Technical flow can be:

Each sub-agent is an MCP client that:
- Adds summaries of retrieved data to OpenMemory.
- Tags memories using auto-categorization (GPT).
The master agent opens an SSE channel and uses:
- search_memory("latest papers on diffusion models") to pull all related context.
The dashboard shows which agent stored what and you can restrict memory access between agents using ACLs.

If you're still curious, you can check this GitHub repo, which shows how to Build a Research Multi Agent System - a Design Pattern Overview with Gemini 2.0.

Tip: We can add a LangGraph orchestration layer, where each agent is a node and memory writes/reads are tracked over time.

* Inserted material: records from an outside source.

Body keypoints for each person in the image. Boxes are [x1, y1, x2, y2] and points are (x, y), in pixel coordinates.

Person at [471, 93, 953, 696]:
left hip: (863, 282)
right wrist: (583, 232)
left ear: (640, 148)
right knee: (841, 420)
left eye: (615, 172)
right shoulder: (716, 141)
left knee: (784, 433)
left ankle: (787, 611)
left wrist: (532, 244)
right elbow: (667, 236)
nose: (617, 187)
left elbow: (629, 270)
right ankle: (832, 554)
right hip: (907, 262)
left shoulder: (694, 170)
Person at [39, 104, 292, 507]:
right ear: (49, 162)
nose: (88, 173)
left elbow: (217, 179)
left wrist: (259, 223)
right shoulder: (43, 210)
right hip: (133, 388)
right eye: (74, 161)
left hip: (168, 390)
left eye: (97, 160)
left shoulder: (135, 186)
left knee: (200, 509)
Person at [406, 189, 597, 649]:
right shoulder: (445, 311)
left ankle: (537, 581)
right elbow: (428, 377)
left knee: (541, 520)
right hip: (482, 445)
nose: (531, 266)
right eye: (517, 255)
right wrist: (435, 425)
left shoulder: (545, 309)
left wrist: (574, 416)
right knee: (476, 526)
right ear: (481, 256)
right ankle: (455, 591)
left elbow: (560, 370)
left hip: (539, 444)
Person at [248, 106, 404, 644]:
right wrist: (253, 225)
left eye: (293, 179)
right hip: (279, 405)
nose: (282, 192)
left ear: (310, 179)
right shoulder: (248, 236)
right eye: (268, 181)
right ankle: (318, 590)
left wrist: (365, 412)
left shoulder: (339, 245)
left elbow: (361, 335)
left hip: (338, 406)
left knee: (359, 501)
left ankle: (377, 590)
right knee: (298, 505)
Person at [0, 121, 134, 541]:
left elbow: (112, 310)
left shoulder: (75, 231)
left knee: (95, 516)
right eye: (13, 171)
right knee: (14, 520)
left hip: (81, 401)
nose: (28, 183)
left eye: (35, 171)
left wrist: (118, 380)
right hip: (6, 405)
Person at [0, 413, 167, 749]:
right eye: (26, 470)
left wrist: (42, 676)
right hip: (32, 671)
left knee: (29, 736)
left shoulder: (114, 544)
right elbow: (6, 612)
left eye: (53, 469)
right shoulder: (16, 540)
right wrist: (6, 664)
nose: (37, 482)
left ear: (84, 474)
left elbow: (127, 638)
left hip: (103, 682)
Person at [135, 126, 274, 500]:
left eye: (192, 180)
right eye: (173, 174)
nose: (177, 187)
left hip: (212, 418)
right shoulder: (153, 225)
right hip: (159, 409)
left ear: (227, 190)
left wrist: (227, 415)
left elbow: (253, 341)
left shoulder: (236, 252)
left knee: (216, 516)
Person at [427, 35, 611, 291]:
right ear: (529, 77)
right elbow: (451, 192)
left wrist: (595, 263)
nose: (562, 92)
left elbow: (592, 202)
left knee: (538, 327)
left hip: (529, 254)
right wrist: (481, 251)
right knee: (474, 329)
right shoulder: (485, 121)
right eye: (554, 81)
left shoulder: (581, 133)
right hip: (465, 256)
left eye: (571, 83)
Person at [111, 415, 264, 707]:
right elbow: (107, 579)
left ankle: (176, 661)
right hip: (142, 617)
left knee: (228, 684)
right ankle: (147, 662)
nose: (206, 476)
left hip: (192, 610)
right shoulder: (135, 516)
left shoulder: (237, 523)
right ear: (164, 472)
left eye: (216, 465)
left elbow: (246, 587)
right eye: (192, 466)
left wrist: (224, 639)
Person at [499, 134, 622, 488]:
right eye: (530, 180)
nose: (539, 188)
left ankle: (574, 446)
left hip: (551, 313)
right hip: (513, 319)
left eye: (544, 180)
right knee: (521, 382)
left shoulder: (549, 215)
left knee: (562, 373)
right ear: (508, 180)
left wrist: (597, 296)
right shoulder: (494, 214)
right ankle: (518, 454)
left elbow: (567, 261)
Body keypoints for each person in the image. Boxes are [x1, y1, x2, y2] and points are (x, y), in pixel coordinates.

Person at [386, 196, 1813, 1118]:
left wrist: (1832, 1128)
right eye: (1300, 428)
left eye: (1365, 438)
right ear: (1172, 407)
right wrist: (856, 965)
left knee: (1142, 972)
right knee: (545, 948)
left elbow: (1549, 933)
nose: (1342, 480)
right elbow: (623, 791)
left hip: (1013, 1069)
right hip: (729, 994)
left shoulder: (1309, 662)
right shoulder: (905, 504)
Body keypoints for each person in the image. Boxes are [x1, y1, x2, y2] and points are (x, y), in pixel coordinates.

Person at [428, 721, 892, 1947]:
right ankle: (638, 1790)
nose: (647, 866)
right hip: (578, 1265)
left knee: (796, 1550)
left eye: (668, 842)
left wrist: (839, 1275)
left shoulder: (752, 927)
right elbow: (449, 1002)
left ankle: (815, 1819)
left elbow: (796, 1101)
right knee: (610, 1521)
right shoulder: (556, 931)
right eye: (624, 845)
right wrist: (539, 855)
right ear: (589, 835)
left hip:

So we can visualize knowledge flow and origin per research thread.

✅ Intelligent meeting assistant with persistent cross-session memory

We can build something like a meeting note-taker (Zoom, Google Meet, etc.) that:

Extracts summaries via LLMs.
Remembers action items across calls.
Automatically retrieves relevant context in future meetings.

Let's see what the technical flow looks like:

add_memories(text) after each call with the transcript and action items.
Next meeting: search_memory("open items for Project X") runs before the call starts.
Related memories (tagged by appropriate category) are shown in the UI and audit logs trace which memory was read and when.

Tip: Integrate with tools (like Google Drive, Notion, GitHub) so that stored action items link back to live documents and tasks.

✅ Agentic coding assistant that evolves with usage

Your CLI-based coding assistant can learn how you work by storing usage patterns, recurring questions, coding preferences and project-specific tips.

The technical flow looks like:

When you ask: “Why does my SQLAlchemy query fail?”, it stores both the error and fix via add_memories.
Next time you type: “Having issues with SQLAlchemy joins again,” the assistant auto-runs search_memory("sqlalchemy join issue") and retrieves the previous fix.
You can inspect all stored memory via the /memories dashboard and pause any that are outdated or incorrect.

In each case, OpenMemory’s combination of vector search (for semantic recall), relational metadata (for audit/logging) and live dashboard (for observability and on-the-fly access control) lets you build context-aware applications that just feel like they remember.

Now your MCP clients have real memory.

You can track every access, pause what you want and audit everything in one dashboard. The best part is that everything is locally stored on your system.